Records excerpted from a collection
┄┄┄┄┄┄┄┄┄┄

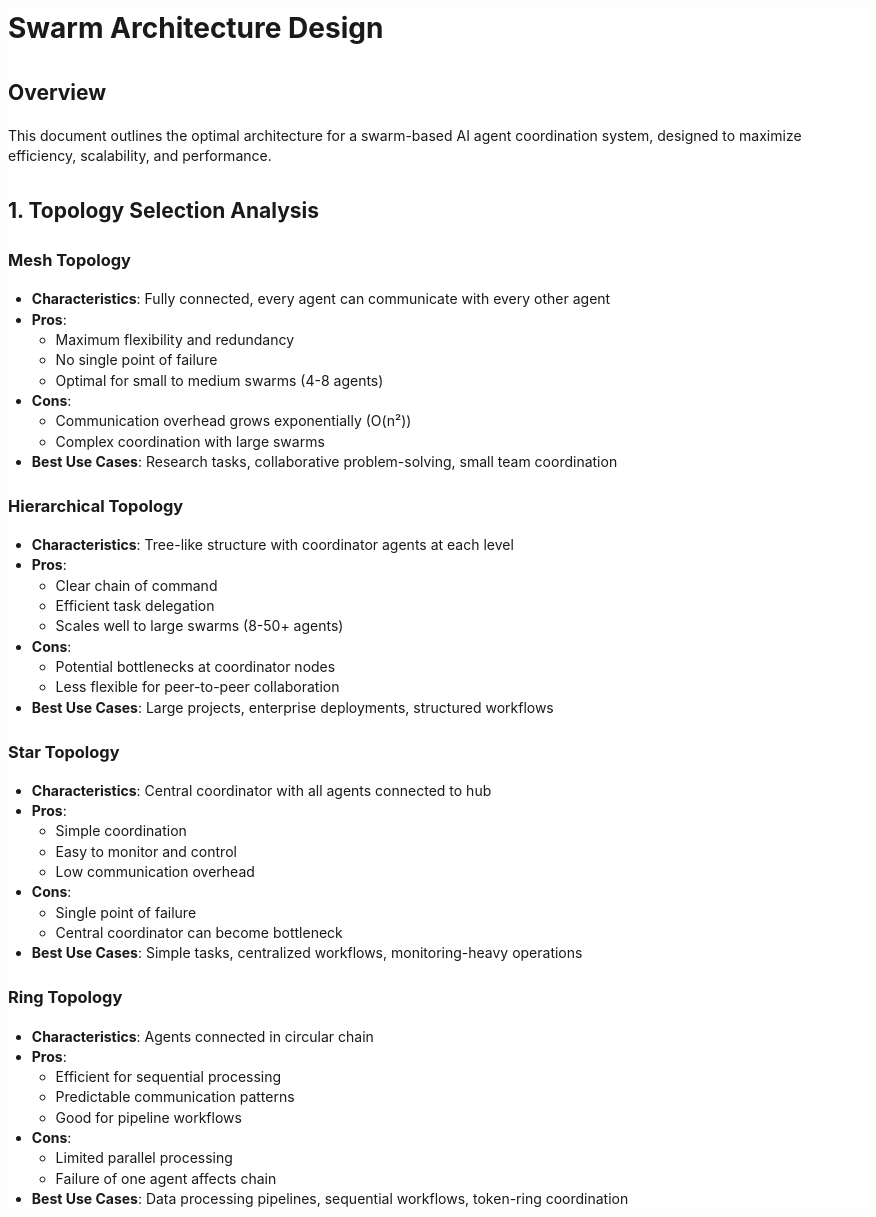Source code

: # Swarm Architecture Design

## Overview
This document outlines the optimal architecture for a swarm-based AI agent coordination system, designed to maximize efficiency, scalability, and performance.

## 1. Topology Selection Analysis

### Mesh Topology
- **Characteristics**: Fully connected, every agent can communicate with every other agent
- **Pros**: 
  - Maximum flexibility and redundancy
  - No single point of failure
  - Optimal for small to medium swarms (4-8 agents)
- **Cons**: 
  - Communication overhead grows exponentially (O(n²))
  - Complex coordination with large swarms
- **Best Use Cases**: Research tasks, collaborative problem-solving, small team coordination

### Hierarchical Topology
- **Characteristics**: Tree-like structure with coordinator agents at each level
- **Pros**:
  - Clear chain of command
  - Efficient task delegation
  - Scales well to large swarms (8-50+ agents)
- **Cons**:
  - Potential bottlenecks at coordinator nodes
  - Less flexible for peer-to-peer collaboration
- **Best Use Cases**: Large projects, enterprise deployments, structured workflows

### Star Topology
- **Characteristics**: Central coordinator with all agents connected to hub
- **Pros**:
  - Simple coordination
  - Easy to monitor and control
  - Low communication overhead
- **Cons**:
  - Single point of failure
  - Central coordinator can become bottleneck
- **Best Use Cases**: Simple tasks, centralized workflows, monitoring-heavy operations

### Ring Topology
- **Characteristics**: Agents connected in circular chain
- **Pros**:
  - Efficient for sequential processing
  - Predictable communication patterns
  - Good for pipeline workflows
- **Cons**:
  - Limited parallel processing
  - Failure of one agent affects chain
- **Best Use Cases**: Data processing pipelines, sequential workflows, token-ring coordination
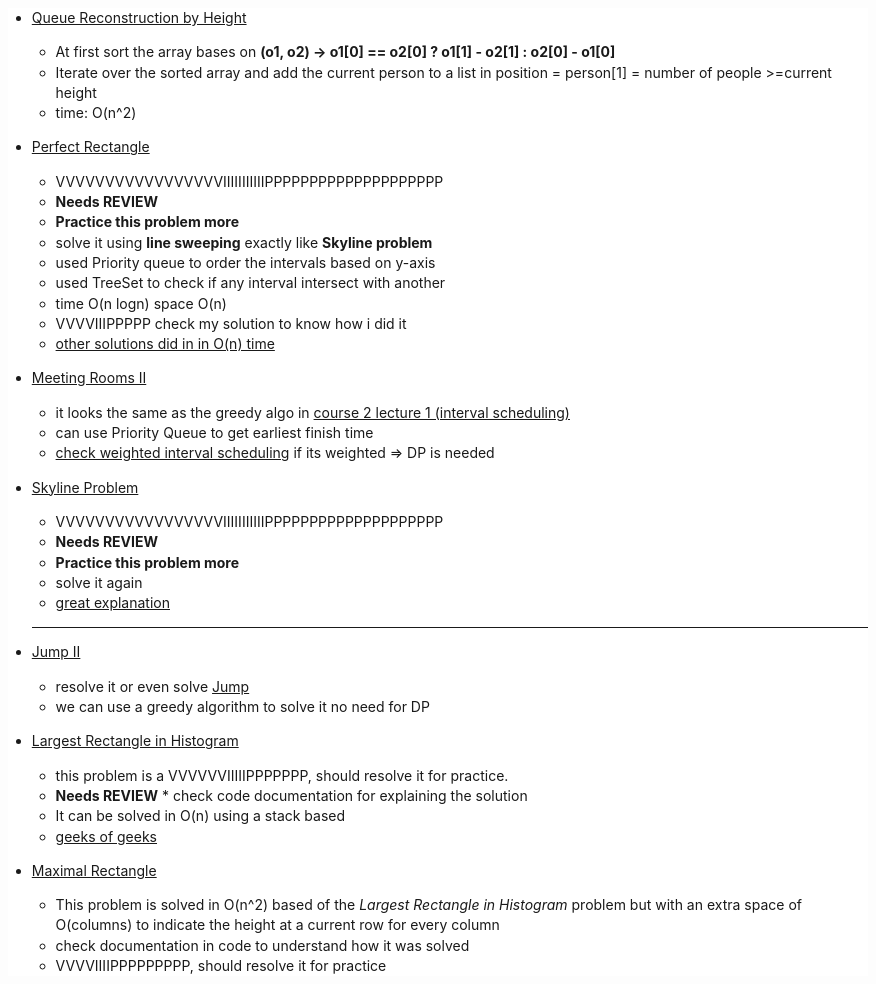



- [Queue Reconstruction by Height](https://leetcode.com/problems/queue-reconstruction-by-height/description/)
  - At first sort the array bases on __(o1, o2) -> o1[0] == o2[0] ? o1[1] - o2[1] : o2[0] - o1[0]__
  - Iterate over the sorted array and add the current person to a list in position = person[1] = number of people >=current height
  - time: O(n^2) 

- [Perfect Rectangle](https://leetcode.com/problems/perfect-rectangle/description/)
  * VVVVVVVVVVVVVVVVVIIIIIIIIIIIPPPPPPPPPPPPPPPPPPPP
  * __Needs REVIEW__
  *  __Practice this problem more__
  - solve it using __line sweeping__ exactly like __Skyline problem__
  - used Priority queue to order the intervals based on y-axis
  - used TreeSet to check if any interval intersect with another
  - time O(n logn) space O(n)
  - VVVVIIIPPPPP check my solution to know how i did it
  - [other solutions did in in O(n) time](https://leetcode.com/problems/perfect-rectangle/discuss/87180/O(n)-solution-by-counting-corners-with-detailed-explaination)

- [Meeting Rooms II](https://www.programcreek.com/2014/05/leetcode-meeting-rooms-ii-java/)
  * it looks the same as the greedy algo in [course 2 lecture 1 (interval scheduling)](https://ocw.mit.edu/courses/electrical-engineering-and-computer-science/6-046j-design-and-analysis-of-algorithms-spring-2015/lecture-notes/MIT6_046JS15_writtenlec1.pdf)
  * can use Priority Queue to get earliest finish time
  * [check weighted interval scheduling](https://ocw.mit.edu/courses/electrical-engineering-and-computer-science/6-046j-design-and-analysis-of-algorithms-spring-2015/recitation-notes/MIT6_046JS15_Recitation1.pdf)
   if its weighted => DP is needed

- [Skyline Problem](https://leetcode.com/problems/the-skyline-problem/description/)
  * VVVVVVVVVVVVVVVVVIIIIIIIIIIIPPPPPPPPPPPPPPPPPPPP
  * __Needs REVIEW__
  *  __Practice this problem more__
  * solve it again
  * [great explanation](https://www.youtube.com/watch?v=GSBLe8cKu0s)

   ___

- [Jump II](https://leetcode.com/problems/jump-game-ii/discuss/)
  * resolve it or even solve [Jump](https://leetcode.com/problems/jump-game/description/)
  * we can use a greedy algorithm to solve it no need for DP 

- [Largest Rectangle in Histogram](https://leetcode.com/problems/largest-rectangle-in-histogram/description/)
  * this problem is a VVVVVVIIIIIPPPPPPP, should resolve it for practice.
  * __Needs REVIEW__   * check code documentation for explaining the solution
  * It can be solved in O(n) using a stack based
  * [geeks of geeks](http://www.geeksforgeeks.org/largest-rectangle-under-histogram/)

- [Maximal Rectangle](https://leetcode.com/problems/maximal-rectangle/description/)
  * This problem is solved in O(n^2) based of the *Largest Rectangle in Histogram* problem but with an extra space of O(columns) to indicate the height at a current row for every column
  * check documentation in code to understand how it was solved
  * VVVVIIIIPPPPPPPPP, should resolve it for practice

┄┄┄┄┄┄┄┄┄┄

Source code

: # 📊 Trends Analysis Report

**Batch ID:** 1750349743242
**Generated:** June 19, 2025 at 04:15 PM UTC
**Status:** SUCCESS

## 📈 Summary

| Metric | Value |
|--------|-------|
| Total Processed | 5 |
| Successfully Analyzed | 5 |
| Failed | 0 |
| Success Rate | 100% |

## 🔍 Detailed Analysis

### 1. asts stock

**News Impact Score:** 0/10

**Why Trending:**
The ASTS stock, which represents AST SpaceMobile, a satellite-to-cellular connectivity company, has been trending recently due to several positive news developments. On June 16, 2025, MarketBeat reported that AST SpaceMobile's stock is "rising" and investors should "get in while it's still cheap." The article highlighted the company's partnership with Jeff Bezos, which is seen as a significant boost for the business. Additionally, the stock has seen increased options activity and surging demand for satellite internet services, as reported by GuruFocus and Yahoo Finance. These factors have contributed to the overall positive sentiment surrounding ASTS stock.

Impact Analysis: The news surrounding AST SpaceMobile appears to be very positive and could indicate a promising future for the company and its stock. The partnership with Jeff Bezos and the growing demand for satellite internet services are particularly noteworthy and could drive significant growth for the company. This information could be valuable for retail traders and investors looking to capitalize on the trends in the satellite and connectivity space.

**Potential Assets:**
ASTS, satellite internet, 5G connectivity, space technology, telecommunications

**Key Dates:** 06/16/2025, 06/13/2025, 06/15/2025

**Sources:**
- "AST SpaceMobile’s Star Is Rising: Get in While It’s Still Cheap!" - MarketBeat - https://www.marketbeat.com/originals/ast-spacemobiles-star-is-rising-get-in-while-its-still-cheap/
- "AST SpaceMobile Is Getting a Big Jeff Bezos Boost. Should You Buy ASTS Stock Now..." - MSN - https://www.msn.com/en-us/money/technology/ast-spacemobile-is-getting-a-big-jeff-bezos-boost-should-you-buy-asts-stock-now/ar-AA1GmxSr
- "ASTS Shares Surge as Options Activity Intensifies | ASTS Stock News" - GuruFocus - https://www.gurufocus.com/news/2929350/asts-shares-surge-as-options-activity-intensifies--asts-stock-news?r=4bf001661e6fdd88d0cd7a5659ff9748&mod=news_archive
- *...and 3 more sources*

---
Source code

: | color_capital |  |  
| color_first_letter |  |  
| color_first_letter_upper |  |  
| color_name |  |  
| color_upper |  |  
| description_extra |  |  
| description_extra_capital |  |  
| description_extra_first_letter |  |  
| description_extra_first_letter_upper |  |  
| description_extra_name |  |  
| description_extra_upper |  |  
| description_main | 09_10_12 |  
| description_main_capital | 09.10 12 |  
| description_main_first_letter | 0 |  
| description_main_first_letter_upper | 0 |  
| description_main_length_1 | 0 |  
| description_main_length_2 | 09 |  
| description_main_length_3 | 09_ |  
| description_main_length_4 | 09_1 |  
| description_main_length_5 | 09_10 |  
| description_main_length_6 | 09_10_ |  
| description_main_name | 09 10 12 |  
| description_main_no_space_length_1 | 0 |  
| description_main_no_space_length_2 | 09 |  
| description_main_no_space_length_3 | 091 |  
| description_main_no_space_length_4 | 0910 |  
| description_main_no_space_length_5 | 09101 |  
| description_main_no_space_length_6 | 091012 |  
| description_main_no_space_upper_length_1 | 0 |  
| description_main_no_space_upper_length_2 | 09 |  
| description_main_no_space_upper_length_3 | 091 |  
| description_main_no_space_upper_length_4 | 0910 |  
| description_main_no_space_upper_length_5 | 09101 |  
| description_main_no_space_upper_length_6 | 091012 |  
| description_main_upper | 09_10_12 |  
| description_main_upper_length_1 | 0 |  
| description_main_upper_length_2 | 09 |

┄┄┄┄┄┄┄┄┄┄

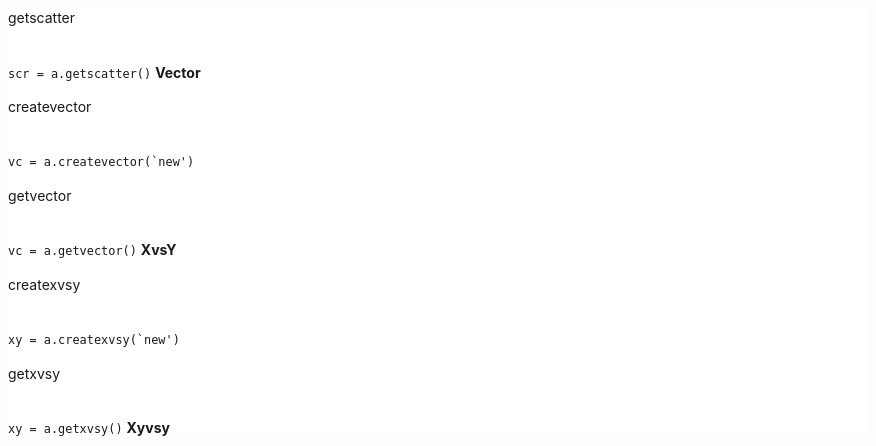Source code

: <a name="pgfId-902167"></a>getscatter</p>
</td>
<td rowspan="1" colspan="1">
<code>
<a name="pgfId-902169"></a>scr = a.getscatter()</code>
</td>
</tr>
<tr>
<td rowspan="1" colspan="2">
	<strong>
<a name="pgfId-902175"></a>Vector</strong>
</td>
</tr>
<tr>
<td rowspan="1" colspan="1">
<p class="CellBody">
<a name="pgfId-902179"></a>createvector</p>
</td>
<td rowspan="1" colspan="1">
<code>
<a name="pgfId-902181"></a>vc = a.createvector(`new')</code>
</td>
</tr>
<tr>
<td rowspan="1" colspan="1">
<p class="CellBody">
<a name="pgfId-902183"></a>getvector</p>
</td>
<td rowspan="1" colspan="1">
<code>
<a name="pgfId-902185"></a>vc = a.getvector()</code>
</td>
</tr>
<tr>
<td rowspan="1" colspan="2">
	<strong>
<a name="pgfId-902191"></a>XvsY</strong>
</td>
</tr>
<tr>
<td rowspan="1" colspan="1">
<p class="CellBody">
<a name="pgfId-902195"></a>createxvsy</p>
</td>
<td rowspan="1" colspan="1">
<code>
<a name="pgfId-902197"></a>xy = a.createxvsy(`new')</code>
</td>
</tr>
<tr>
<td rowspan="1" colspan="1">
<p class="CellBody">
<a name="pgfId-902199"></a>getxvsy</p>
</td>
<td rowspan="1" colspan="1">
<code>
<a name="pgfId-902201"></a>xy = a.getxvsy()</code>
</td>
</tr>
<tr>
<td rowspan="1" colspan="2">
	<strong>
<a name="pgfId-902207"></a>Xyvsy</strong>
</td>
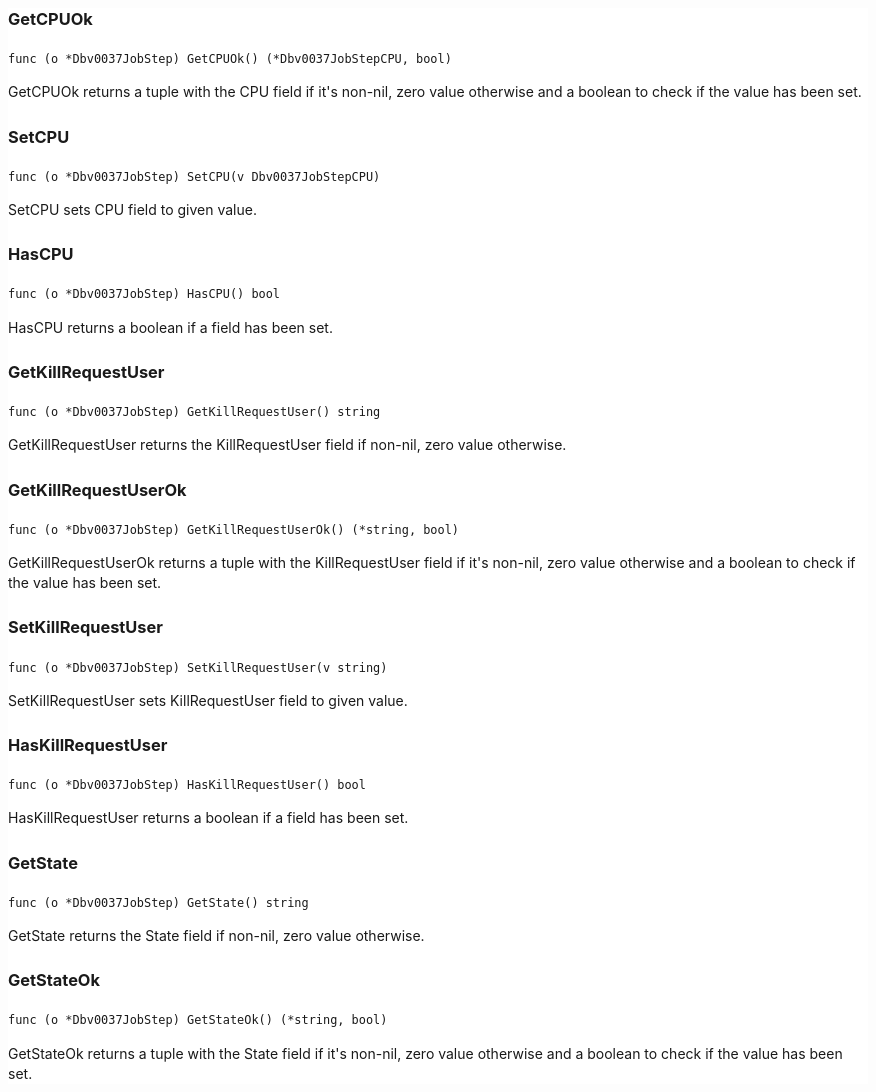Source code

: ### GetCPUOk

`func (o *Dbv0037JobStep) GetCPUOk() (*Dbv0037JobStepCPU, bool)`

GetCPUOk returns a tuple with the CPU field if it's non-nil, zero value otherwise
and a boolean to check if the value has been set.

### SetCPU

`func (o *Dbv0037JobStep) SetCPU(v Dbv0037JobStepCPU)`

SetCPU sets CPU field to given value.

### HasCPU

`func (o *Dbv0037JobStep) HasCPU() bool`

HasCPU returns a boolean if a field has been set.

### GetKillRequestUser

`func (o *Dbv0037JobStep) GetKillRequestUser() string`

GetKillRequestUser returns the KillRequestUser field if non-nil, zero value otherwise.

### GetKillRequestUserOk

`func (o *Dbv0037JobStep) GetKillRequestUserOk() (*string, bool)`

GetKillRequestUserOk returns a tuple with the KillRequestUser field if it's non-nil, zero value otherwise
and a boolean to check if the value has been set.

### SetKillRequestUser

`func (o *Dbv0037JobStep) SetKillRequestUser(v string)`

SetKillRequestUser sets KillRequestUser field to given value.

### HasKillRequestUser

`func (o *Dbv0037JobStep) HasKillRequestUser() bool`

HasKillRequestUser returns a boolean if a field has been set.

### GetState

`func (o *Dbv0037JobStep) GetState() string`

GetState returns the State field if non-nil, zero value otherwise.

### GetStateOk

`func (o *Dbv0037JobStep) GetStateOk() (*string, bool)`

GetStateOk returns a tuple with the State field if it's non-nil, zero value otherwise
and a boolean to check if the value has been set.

┄┄┄┄┄┄┄┄┄┄

* [Problem requirements]: Nothing but the lines above from the one that has "- Low communication overhead" down to the one that has "- VVVVIIIPPPPP check" belongs in the answer, copied exactly, without pictures.

* [Expected output]:
  - Low communication overhead
- **Cons**:
  - Single point of failure
  - Central coordinator can become bottleneck
- **Best Use Cases**: Simple tasks, centralized workflows, monitoring-heavy operations

### Ring Topology
- **Characteristics**: Agents connected in circular chain
- **Pros**:
  - Efficient for sequential processing
  - Predictable communication patterns
  - Good for pipeline workflows
- **Cons**:
  - Limited parallel processing
  - Failure of one agent affects chain
- **Best Use Cases**: Data processing pipelines, sequential workflows, token-ring coordination



- [Queue Reconstruction by Height](https://leetcode.com/problems/queue-reconstruction-by-height/description/)
  - At first sort the array bases on __(o1, o2) -> o1[0] == o2[0] ? o1[1] - o2[1] : o2[0] - o1[0]__
  - Iterate over the sorted array and add the current person to a list in position = person[1] = number of people >=current height
  - time: O(n^2) 

- [Perfect Rectangle](https://leetcode.com/problems/perfect-rectangle/description/)
  * VVVVVVVVVVVVVVVVVIIIIIIIIIIIPPPPPPPPPPPPPPPPPPPP
  * __Needs REVIEW__
  *  __Practice this problem more__
  - solve it using __line sweeping__ exactly like __Skyline problem__
  - used Priority queue to order the intervals based on y-axis
  - used TreeSet to check if any interval intersect with another
  - time O(n logn) space O(n)
  - VVVVIIIPPPPP check my solution to know how i did it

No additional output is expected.